• Your task: Show each line of the records below that contains the word "Bretagne", copying every such line in full. Case counts, so include only lines where the word has that exact capitalization.

*-*-*

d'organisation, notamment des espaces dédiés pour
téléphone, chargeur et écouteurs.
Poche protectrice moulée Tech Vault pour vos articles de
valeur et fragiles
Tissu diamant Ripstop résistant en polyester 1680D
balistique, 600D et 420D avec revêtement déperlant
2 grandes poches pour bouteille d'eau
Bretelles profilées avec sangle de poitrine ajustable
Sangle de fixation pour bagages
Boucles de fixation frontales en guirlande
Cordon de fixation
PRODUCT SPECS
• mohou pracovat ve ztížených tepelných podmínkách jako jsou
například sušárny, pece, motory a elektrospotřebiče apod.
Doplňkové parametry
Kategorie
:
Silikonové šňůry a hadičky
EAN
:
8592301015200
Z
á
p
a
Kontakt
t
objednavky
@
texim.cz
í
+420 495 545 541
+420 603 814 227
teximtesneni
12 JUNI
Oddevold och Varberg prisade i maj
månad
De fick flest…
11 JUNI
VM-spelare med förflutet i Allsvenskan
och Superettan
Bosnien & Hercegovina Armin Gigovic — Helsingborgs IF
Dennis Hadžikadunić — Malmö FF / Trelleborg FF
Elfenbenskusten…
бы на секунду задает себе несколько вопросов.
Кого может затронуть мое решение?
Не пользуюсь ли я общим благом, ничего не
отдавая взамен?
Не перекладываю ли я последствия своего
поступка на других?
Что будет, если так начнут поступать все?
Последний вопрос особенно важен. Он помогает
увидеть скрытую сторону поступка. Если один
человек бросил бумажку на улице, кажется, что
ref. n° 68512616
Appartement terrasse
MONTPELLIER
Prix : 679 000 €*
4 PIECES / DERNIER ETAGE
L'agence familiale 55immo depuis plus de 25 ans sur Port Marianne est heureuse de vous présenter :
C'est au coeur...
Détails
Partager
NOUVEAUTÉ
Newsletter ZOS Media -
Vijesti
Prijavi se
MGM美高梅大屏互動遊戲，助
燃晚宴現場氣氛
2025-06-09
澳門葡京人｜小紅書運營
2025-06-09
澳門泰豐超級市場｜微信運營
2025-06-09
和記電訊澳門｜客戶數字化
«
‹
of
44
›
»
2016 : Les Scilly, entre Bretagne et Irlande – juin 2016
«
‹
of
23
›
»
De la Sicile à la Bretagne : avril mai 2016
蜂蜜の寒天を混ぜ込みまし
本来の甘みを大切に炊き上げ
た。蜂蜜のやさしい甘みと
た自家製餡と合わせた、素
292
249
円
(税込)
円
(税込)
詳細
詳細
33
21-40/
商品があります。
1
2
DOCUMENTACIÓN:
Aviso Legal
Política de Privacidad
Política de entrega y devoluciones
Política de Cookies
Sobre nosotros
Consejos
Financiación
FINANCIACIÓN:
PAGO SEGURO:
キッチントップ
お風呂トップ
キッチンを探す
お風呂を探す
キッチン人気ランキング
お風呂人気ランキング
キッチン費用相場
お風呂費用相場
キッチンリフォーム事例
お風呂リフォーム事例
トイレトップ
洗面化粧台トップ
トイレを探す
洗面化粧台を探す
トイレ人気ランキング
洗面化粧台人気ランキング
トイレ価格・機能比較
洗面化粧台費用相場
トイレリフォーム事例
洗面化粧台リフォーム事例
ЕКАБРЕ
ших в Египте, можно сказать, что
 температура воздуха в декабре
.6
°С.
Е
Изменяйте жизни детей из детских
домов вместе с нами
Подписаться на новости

*-*-*

• Response below:
2016 : Les Scilly, entre Bretagne et Irlande – juin 2016
De la Sicile à la Bretagne : avril mai 2016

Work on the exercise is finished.